> Data for this exercise:
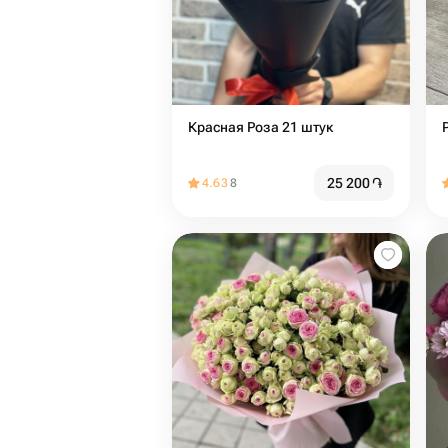
Красная Роза 21 штук
25 200
֏
4.63
8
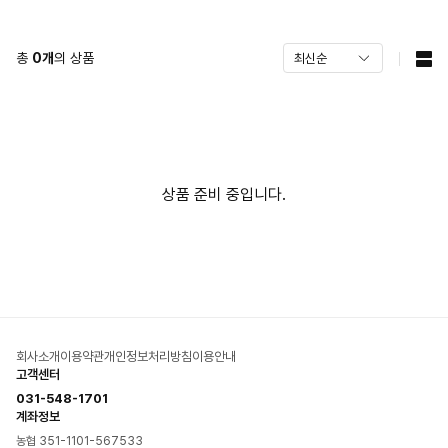
총
0
개
의 상품
상품 준비 중입니다.
회사소개
이용약관
개인정보처리방침
이용안내
고객센터
031-548-1701
계좌정보
농협 351-1101-567533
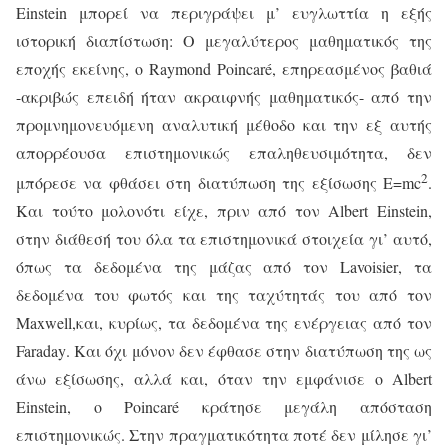
Einstein
μπορεί να περιγράψει μ’ ευγλωττία η εξής
ιστορική διαπίστωση: Ο μεγαλύτερος μαθηματικός της
εποχής εκείνης, ο
Raymond
Poincar
é, επηρεασμένος βαθιά
-ακριβώς επειδή ήταν ακραιφνής μαθηματικός- από την
προμνημονευόμενη αναλυτική μέθοδο και την εξ αυτής
απορρέουσα επιστημονικώς επαληθευσιμότητα, δεν
2
μπόρεσε να φθάσει στη διατύπωση της εξίσωσης Ε=
mc
.
Και τούτο μολονότι είχε, πριν από τον
Albert
Einstein
,
στην διάθεσή του όλα τα επιστημονικά στοιχεία γι’ αυτό,
όπως τα δεδομένα της μάζας από τον
Lavoisier
, τα
δεδομένα του φωτός και της ταχύτητάς του από τον
Maxwell
,και, κυρίως, τα δεδομένα της ενέργειας από τον
Faraday
. Και όχι μόνον δεν έφθασε στην διατύπωση της ως
άνω εξίσωσης, αλλά και, όταν την εμφάνισε ο
Albert
Einstein
, ο
Poincar
é κράτησε μεγάλη απόσταση
επιστημονικώς. Στην πραγματικότητα ποτέ δεν μίλησε γι’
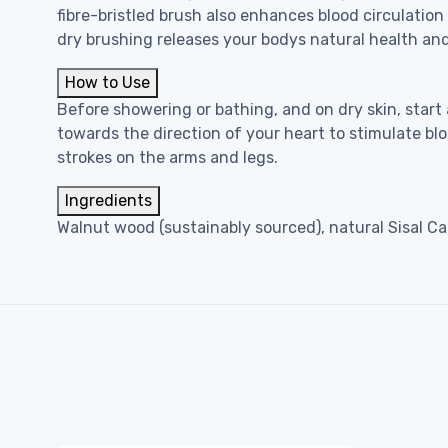
fibre-bristled brush also enhances blood circulation
dry brushing releases your bodys natural health and
How to Use
Before showering or bathing, and on dry skin, start
towards the direction of your heart to stimulate bl
strokes on the arms and legs.
Ingredients
Walnut wood (sustainably sourced), natural Sisal Ca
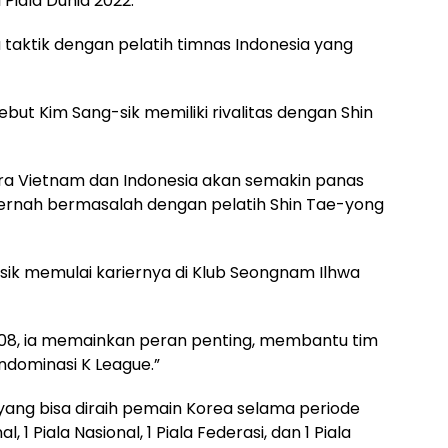
 Piala Dunia 2022.
u taktik dengan pelatih timnas Indonesia yang
ut Kim Sang-sik memiliki rivalitas dengan Shin
tara Vietnam dan Indonesia akan semakin panas
 pernah bermasalah dengan pelatih Shin Tae-yong
sik memulai kariernya di Klub Seongnam Ilhwa
2008, ia memainkan peran penting, membantu tim
ndominasi K League.”
 yang bisa diraih pemain Korea selama periode
 1 Piala Nasional, 1 Piala Federasi, dan 1 Piala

> Work required:
Copy out every line of the data above that contains the word "your".

> Exercise output:
dry brushing releases your bodys natural health and
towards the direction of your heart to stimulate bl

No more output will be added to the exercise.